## Task to complete
All of the records below are to be printed exactly; the pictures are to be left out.

## Supplied records
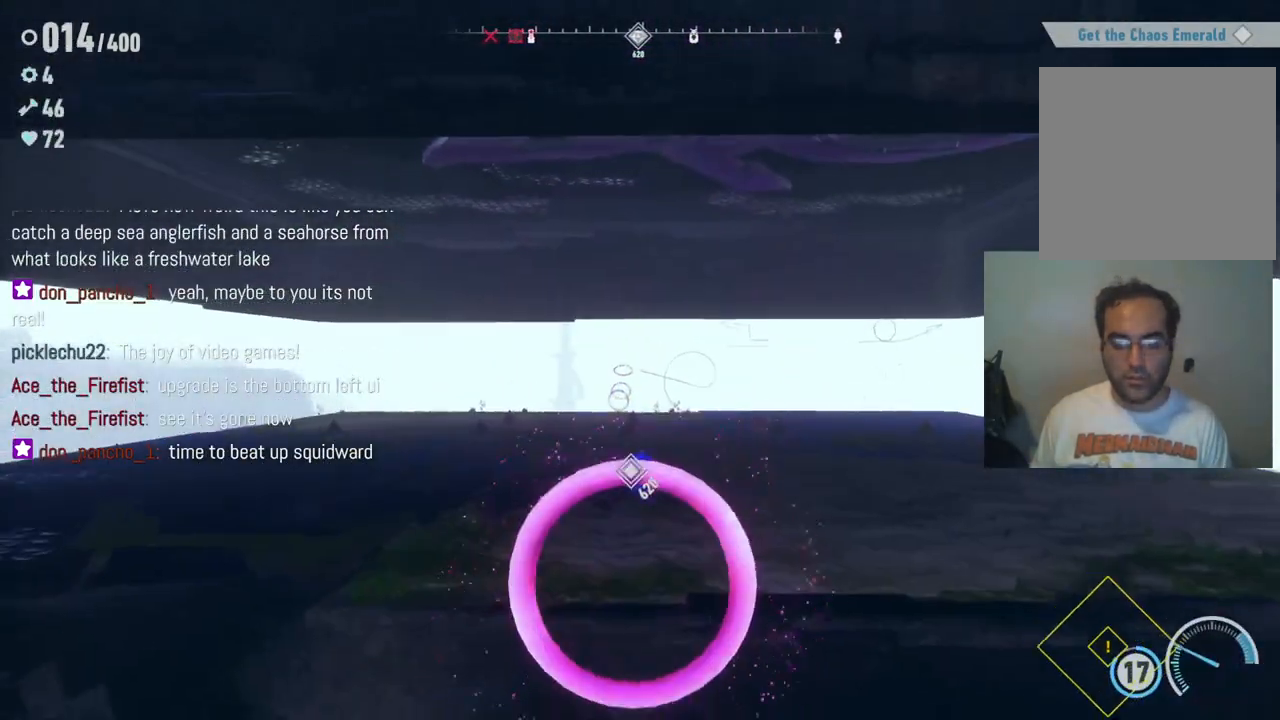
{"dt_ms": 500, "buttons": [], "left_stick": "up", "right_stick": "center", "events": [[50, "left_stick", "up"]]}
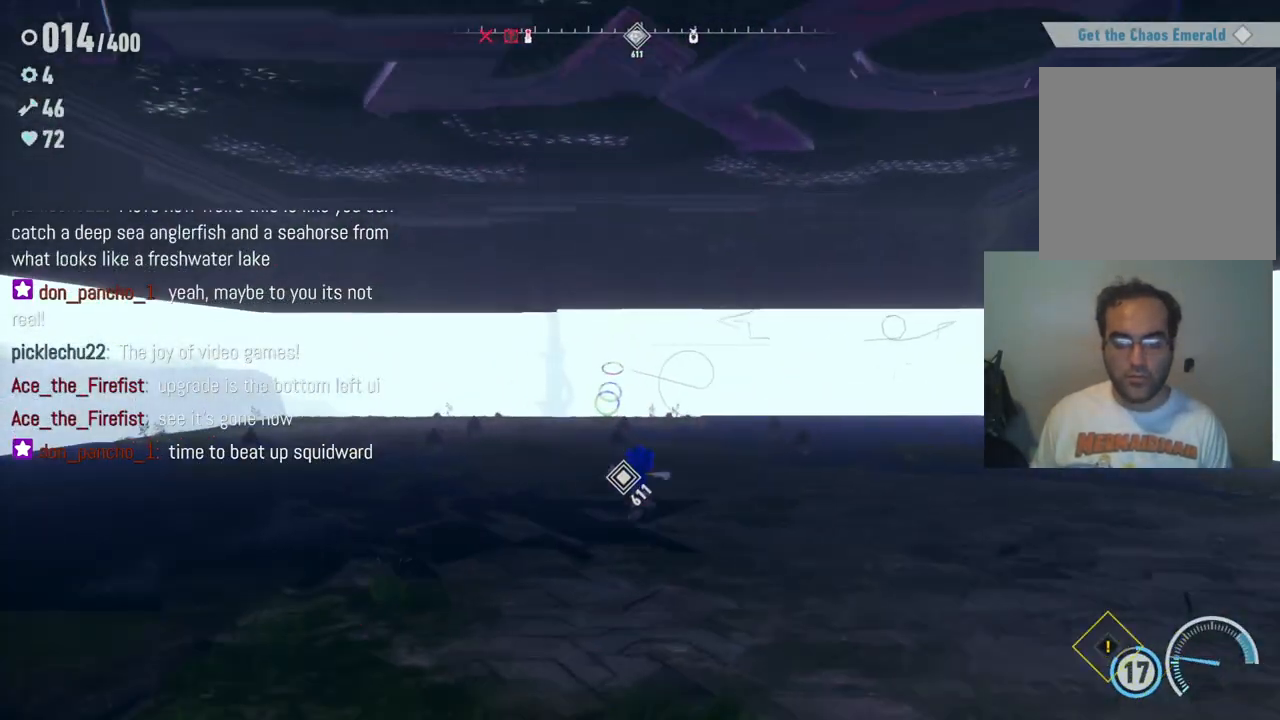
{"dt_ms": 500, "buttons": [], "left_stick": "up", "right_stick": "center", "events": []}
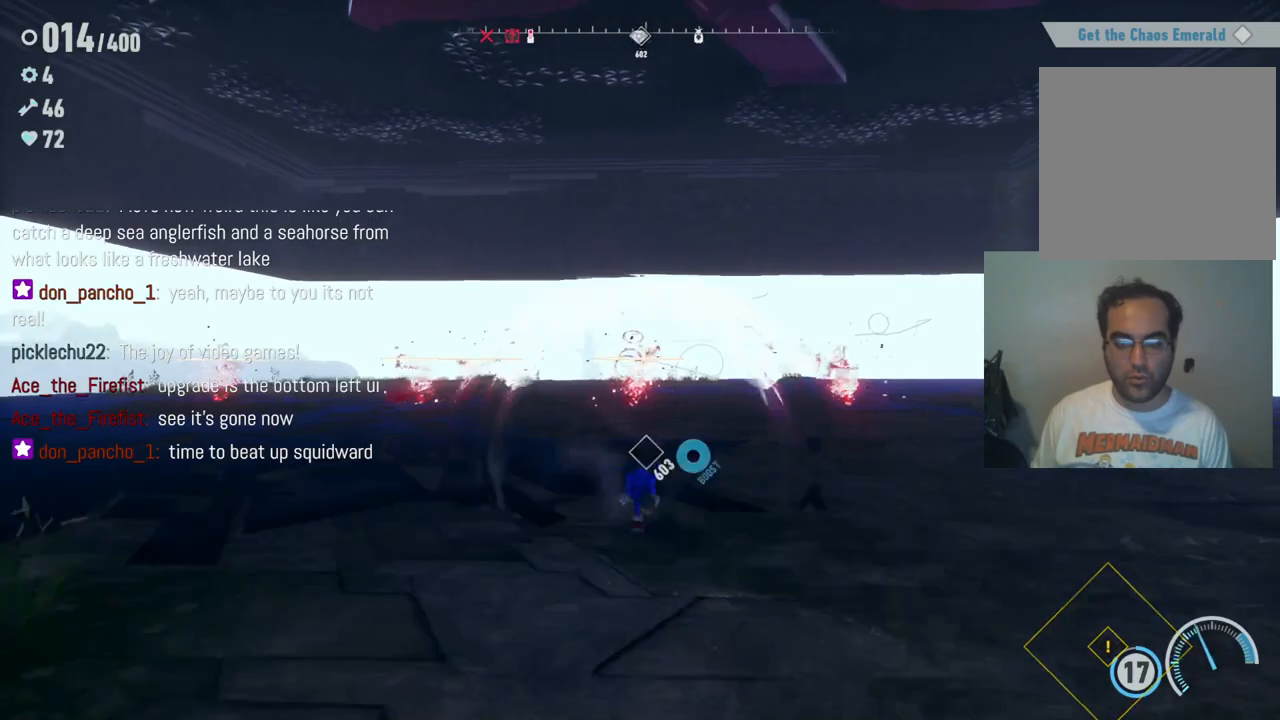
{"dt_ms": 500, "buttons": [], "left_stick": "up-right", "right_stick": "center", "events": [[17, "R2", "down"], [17, "right_stick", "down"], [233, "R2", "up"], [300, "right_stick", "center"], [417, "left_stick", "up-right"]]}
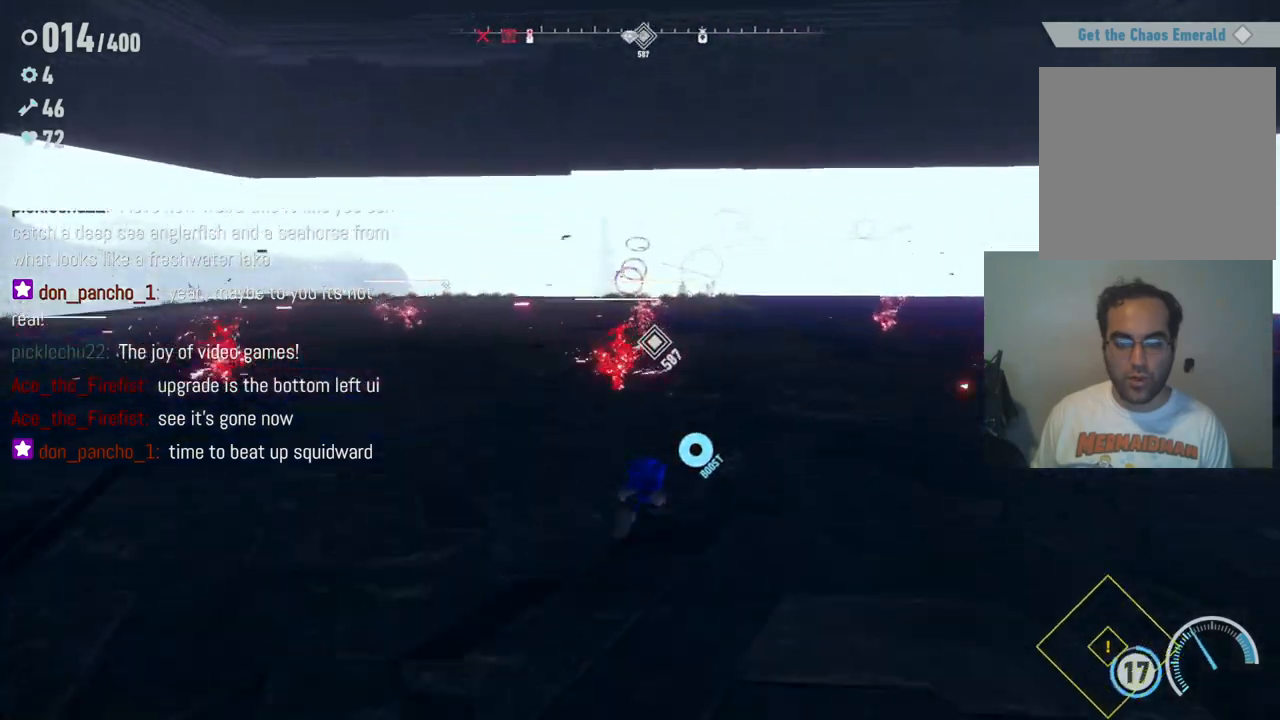
{"dt_ms": 500, "buttons": ["X"], "left_stick": "up-left", "right_stick": "center", "events": [[300, "left_stick", "up-left"], [417, "X", "down"]]}
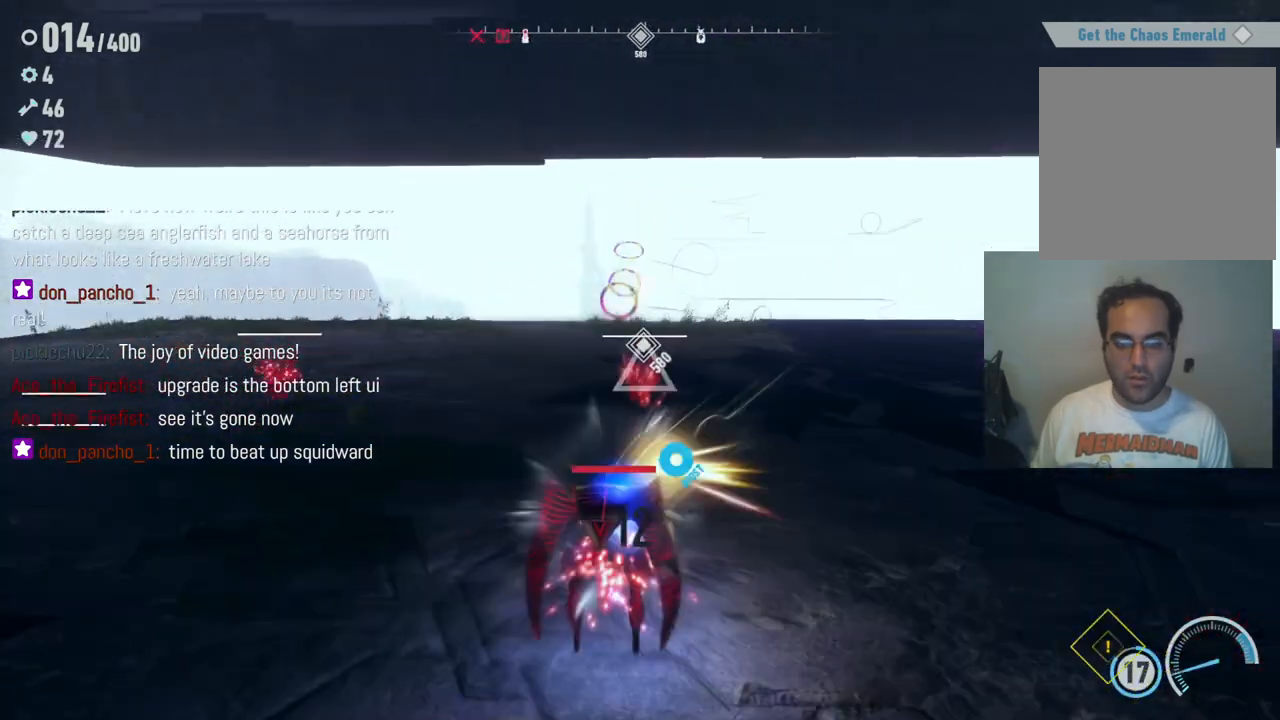
{"dt_ms": 500, "buttons": ["X"], "left_stick": "left", "right_stick": "center", "events": [[83, "X", "up"], [250, "X", "down"], [317, "X", "up"], [317, "left_stick", "left"], [417, "X", "down"]]}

## Your solution
{"dt_ms": 500, "buttons": [], "left_stick": "up", "right_stick": "center", "events": [[50, "left_stick", "up"]]}
{"dt_ms": 500, "buttons": [], "left_stick": "up", "right_stick": "center", "events": []}
{"dt_ms": 500, "buttons": [], "left_stick": "up-right", "right_stick": "center", "events": [[17, "R2", "down"], [17, "right_stick", "down"], [233, "R2", "up"], [300, "right_stick", "center"], [417, "left_stick", "up-right"]]}
{"dt_ms": 500, "buttons": ["X"], "left_stick": "up-left", "right_stick": "center", "events": [[300, "left_stick", "up-left"], [417, "X", "down"]]}
{"dt_ms": 500, "buttons": ["X"], "left_stick": "left", "right_stick": "center", "events": [[83, "X", "up"], [250, "X", "down"], [317, "X", "up"], [317, "left_stick", "left"], [417, "X", "down"]]}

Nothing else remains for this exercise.